-- The task --
Counting only lines below that hold "benign", give the total alone.

Stored items from a collection:
--- START ---
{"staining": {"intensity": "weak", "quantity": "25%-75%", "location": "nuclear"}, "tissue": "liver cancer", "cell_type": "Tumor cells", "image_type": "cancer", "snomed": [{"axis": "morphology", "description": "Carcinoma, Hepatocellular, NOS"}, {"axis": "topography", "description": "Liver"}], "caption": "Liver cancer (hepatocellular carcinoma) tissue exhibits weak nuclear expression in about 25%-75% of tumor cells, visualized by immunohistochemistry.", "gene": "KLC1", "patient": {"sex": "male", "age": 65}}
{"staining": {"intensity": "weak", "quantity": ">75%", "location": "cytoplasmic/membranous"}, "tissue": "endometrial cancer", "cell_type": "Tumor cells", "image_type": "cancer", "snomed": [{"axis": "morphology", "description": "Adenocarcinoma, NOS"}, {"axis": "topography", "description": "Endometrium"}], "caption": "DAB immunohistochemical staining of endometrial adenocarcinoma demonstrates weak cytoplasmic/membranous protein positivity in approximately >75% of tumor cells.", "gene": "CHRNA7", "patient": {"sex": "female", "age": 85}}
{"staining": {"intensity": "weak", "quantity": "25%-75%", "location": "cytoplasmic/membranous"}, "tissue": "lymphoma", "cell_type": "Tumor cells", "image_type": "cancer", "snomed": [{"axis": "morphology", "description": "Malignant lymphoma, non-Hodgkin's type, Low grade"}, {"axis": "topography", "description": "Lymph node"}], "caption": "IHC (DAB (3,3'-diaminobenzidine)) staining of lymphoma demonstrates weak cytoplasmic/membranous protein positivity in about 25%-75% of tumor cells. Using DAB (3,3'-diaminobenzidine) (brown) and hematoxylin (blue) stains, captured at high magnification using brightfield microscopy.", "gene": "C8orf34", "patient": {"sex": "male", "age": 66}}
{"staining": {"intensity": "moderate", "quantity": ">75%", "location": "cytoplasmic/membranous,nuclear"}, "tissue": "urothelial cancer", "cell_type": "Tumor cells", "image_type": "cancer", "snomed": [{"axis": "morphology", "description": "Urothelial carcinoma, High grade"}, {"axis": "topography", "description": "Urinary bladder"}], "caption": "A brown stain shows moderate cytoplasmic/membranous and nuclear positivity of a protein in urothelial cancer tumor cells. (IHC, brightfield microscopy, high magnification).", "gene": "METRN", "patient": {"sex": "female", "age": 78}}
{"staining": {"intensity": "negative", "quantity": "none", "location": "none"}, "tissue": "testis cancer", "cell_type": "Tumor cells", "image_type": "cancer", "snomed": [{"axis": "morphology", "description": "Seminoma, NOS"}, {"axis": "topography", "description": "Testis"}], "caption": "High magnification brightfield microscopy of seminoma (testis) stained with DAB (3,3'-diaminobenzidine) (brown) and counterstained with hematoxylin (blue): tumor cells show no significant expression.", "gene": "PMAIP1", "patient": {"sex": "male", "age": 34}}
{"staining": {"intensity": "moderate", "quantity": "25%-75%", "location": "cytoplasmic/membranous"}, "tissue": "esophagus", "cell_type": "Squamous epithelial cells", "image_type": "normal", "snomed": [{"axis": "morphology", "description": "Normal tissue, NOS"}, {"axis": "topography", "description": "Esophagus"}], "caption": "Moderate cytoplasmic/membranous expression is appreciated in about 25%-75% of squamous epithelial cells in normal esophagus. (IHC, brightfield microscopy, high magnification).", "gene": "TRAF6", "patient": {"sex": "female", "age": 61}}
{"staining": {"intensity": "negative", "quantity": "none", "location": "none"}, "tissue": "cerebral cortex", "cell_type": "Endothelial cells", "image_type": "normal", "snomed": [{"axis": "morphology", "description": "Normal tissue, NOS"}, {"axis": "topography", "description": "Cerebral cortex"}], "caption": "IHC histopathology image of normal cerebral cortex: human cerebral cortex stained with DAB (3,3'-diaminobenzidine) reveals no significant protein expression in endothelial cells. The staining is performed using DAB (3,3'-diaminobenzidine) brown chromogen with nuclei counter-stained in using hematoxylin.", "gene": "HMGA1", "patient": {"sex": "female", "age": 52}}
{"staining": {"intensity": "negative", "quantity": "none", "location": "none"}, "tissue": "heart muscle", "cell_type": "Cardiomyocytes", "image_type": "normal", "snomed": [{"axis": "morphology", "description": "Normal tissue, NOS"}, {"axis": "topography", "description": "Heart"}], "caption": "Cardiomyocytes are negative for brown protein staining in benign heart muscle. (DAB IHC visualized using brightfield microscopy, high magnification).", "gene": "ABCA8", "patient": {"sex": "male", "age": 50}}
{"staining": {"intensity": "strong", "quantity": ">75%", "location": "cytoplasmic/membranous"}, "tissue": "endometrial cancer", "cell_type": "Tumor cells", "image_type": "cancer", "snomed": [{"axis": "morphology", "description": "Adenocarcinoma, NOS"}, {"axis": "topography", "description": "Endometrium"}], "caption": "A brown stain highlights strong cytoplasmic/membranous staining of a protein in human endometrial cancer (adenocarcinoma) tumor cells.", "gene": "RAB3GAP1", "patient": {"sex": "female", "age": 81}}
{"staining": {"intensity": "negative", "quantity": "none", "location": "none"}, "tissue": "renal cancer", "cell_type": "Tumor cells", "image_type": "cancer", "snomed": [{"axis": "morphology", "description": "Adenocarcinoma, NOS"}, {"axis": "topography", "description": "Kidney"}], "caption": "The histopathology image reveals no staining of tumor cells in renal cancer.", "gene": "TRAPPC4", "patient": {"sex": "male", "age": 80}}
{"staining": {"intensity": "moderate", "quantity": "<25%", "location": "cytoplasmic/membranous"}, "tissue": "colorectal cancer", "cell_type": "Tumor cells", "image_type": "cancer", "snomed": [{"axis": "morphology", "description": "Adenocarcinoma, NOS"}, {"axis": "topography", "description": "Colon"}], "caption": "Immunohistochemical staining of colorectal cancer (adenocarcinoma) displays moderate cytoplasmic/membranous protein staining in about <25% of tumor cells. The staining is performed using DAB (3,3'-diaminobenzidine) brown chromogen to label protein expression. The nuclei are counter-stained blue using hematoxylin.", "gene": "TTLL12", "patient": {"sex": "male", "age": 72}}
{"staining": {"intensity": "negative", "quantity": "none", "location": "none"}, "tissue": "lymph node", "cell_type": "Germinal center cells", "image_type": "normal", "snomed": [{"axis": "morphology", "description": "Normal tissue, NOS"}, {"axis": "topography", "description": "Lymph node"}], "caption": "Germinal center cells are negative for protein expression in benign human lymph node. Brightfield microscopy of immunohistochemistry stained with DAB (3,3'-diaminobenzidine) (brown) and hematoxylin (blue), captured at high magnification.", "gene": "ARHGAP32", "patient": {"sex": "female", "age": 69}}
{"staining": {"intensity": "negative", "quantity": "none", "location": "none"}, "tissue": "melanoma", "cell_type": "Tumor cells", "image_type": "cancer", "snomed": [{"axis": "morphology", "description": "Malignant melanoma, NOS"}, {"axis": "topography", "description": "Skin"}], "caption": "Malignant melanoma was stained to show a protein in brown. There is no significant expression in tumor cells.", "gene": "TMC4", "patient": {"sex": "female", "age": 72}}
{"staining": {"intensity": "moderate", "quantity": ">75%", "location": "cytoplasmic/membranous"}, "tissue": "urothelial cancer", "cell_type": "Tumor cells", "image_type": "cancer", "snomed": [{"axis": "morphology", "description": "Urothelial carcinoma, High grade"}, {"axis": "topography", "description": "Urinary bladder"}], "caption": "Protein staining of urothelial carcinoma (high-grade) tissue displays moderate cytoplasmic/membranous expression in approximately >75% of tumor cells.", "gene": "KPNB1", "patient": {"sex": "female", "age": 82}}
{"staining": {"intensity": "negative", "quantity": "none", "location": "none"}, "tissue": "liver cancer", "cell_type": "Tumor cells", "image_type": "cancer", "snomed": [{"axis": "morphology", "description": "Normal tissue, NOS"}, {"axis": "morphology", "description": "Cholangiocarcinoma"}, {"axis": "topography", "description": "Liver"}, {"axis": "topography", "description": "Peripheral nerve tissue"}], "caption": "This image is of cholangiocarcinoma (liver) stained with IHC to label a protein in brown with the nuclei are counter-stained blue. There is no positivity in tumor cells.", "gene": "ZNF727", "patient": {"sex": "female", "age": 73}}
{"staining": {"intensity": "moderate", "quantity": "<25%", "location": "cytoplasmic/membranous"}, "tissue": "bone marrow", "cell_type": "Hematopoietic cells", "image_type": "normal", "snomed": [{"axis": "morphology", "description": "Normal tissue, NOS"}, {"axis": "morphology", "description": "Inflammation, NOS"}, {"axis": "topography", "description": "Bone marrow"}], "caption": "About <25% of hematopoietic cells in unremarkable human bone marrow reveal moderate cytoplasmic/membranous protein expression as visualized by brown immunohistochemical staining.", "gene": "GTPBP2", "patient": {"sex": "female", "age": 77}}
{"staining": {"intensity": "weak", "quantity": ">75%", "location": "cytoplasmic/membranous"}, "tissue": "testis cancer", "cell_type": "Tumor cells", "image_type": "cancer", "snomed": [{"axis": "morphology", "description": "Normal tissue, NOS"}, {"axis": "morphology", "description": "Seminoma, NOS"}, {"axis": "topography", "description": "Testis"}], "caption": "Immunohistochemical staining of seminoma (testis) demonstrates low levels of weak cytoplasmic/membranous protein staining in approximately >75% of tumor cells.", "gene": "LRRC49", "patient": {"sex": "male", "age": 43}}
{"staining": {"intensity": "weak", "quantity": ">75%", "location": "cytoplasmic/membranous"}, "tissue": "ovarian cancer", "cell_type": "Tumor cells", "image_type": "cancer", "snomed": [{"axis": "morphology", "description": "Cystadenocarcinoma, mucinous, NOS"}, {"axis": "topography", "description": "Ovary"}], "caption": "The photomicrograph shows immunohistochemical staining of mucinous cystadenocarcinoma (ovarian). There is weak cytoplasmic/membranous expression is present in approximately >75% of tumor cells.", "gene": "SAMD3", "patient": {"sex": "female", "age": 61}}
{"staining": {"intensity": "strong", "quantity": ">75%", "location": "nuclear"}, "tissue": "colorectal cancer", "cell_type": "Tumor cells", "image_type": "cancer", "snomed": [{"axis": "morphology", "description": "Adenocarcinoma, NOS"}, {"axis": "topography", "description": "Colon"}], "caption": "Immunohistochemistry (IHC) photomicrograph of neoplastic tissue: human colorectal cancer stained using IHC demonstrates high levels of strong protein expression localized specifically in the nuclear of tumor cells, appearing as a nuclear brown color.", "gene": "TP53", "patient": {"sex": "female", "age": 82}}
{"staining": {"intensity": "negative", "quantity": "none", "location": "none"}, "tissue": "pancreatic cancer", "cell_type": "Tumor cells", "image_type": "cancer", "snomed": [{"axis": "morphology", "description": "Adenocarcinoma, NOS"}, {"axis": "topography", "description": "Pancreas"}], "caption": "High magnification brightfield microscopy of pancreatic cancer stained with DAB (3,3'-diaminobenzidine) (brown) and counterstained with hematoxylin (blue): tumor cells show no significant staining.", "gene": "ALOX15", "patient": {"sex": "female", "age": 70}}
--- END ---
-- Output of the exercise --
2